Unquestionably, by the number of calls we have received for help over the past nine years, there has been a major shift among a growing number of hospitals operating in our nation today. In this increasing amount of health care rationing climate in which we now live, where doctors decide whether or not a person will live or die based on their “quality of life”, the denial of food and water occurs every single day, across an unknown number of health care facilities. Certainly, none of us will ever know how many “Haleigh’s” out there were never given the opportunity to recover. Not long ago, there was a “do no harm” vow to act in the best interest of the patients, but that has now transformed into doing what’s in the best interest of the hospitals. In short, whatever will financially benefit the hospital.

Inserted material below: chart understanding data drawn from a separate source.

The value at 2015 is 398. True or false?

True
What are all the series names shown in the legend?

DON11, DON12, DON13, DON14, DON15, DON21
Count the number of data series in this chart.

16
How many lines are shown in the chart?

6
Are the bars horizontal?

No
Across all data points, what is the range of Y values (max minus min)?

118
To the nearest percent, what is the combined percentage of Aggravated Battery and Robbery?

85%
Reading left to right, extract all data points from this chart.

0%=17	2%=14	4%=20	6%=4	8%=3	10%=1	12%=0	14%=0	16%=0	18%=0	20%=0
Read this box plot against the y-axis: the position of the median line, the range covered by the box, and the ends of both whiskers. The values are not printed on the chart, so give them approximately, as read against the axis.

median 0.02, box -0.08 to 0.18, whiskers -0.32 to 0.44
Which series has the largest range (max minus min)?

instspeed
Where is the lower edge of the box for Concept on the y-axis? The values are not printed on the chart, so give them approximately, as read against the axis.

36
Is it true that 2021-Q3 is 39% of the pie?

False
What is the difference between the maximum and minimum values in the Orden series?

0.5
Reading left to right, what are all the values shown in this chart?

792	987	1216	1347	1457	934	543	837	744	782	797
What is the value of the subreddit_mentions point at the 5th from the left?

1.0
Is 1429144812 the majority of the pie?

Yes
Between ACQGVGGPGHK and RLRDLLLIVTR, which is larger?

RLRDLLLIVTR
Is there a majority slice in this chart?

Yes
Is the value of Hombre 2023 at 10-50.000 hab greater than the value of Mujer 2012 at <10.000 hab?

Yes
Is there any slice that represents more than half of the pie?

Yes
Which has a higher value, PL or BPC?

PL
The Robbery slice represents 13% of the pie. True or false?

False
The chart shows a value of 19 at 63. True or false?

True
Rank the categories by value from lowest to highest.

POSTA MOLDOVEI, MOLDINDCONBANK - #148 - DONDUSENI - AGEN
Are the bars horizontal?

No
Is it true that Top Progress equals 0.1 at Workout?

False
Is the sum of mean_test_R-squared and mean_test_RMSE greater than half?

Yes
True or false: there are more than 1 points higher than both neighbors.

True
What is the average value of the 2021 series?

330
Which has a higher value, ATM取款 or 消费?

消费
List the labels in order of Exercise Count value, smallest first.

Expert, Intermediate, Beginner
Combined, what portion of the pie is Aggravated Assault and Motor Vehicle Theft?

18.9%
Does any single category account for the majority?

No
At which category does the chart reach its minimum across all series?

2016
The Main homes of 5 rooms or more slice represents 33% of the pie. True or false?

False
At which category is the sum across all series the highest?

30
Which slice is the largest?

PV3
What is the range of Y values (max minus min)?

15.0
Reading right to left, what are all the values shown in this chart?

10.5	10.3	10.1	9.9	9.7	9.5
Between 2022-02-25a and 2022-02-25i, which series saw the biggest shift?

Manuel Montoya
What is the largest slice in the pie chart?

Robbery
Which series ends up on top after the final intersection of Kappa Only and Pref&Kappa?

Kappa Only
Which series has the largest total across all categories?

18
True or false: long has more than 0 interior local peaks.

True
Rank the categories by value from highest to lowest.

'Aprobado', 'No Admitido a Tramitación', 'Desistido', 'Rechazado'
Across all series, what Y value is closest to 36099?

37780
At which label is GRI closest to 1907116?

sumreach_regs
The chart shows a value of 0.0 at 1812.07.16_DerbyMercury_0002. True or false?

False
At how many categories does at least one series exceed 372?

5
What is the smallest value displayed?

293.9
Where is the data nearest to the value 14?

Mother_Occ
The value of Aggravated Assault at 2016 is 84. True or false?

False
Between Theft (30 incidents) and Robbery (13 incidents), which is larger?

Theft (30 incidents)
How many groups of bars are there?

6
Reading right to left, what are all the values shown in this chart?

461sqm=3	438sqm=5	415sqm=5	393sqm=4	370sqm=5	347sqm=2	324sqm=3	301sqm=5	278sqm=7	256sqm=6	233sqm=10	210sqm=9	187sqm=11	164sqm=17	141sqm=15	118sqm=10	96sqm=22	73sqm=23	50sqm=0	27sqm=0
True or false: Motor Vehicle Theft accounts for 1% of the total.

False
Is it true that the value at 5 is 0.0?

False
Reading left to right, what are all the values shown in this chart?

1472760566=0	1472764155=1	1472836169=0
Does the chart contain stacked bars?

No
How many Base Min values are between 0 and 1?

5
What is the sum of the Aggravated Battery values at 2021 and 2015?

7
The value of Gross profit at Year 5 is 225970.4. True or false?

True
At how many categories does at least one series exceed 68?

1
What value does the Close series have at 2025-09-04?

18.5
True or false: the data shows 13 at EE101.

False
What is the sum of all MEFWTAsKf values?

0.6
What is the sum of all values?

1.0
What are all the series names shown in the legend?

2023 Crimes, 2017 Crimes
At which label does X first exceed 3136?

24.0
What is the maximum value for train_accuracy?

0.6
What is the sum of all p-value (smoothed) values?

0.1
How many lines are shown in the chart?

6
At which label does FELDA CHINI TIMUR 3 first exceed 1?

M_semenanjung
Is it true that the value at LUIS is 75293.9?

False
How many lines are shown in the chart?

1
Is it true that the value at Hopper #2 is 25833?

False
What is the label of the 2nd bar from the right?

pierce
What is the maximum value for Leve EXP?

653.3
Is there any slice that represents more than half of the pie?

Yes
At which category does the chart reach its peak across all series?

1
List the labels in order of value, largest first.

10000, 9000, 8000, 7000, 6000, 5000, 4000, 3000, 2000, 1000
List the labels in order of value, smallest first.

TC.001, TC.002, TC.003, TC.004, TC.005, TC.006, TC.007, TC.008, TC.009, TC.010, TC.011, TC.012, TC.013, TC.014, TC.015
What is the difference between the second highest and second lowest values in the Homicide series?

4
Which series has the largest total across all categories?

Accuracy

Haleigh’s case reminds me of Brenden Flynn. In 2002, 18 year-old, Brenden was involved in a fatal automobile crash; physicians essentially gave him a zero chance to have any kind of meaningful recovery. And if he did survive, his day-to-day care would be very costly. Brenden’s parents refused to give the doctors permission to, “put him in a room and let him die”, and instructed them to do whatever they could to help their son. Today, Brenden is married and has a beautiful 2-year old daughter and publicly speaks all over the country about his experience. I often wonder what the state would have done if Brenden lived in Massachusetts and his parents weren’t there to protect him.
Indeed, it is extraordinary families like Brenden’s and the adoptive family now taking care of Haleigh who are the real champions living among us. They don’t see a person with a disability through the lens of our “me first” culture as being too costly, or an inconvenience, but rather as a human person whom they have been blessed with the opportunity to love, to care for, and to protect.
If we don’t do away with this lethal “quality of life” mentality that has taken root in a growing number of minds in our nation today, then people like Haleigh will die along with the countless other vulnerable men and woman, young and old who were never given a chance to be loved.